Hasard du calendrier, la direction de l'administration pénitentiaire a annoncé jeudi un nouveau record de détenus dans les prisons françaises, avec 70.367 personnes incarcérées au 1er avril. Le taux d'occupation atteint en moyenne 118% dans les prisons, mais grimpe à 143% dans les maisons d'arrêt.

Face à une surpopulation carcérale chronique, Emmanuel Macron a annoncé une profonde réforme du système des peines, qui proscrira les détentions courtes mais assurera l'application de celles de plus d'un an, tout en multipliant les alternatives en milieu ouvert. L'objectif n'est plus de 15.000 nouvelles places de prison comme promis pendant la campagne électorale, mais de 7.000 places d'ici 2022.

Dans un pays sous constante menace jihadiste, un parquet national antiterroriste va être créé: cela permettra, selon le gouvernement, de disposer d'une "véritable force de frappe judiciaire" et de décharger le parquet de Paris "de ce contentieux lourd et spécifique".

Autre grande annonce: l'expérimentation d'un tribunal criminel départemental. A mi-chemin entre cour d'assises et tribunal correctionnel, il jugera des crimes allant jusqu'à 20 ans de réclusion. Il sera composé de magistrats uniquement et non de jurés populaires. Environ 57% des affaires actuellement jugées aux assises (sur un total de 2.000) seront concernées.
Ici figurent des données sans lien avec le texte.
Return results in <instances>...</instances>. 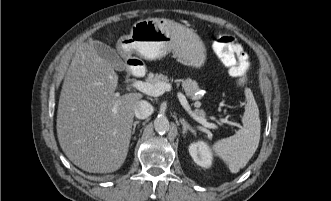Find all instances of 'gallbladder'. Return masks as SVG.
Returning <instances> with one entry per match:
<instances>
[{"mask_svg":"<svg viewBox=\"0 0 331 201\" xmlns=\"http://www.w3.org/2000/svg\"><path fill=\"white\" fill-rule=\"evenodd\" d=\"M92 45L95 48L97 55L110 63L114 69L124 70L126 68V64L119 57L118 53L110 46L99 41H92Z\"/></svg>","mask_w":331,"mask_h":201,"instance_id":"1","label":"gallbladder"}]
</instances>
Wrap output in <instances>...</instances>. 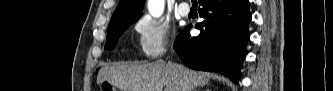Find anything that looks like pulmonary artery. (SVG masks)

- Juge d'instruction "écarté"? -

Le projet le plus contesté est la fusion des tribunaux d'instance (TI) et de grande instance (TGI). Elle intervient dix ans après la réforme de la carte judiciaire de l'ex-ministre Rachida Dati, qui a laissé un traumatisme dans les juridictions. Les TI sont des lieux de justice de proximité, où sont jugées les affaires civiles (surendettement, loyers impayés, tutelles, etc.) pour lesquelles la demande porte sur des sommes inférieures à 10.000 euros.

Pour l'Union syndicale des magistrats (USM, majoritaire), cette fusion conduira à la suppression de plus de 300 tribunaux d'instance et de la fonction du juge d'instance. Mais la garde des Sceaux n'a cessé de le répéter: il n'y aura pas de fermeture de tribunal. Cette fusion permettra, selon la Chancellerie, de rendre "plus lisible et plus efficace" la justice civile.

Pour Céline Parisot (USM), cette analyse est "une escroquerie intellectuelle". "Des contentieux vont passer à la trappe, noyés au sein du TGI", assure-t-elle.

Pour cette magistrate, le projet de réforme "révolutionne la justice". "Au civil, on déjudiciarise" en limitant l'accès au juge, souligne-t-elle. Un exemple: la révision de la pension alimentaire sera confiée aux directeurs des Caisses d'allocations familiales (CAF), et non plus à un juge, selon une expérimentation.

La bâtonnière de Paris Marie-Aimée Peyron reconnaît avoir obtenu le retrait de dispositions, "mais il y en a tellement d'autres, attentatoires aux droits de la défense". "Tout est fait pour le parquet et la police. (...) On écarte le juge d'instruction", dénonce-t-elle. "Aujourd'hui, 5% des dossiers vont à l'instruction, et avec la réforme, il y en aura deux fois moins", assure Basile Ader, le vice-bâtonnier.

La question du budget de la justice est omniprésente. Selon l'USM, il représente 1,8% du budget public français, ce qui place la France à la 23ème place sur 28 pays dans l'Union européenne.

Le projet de loi de programmation prévoit qu'il passe de 6,7 milliards d'euros en 2017 à 8,3 milliards en 2022.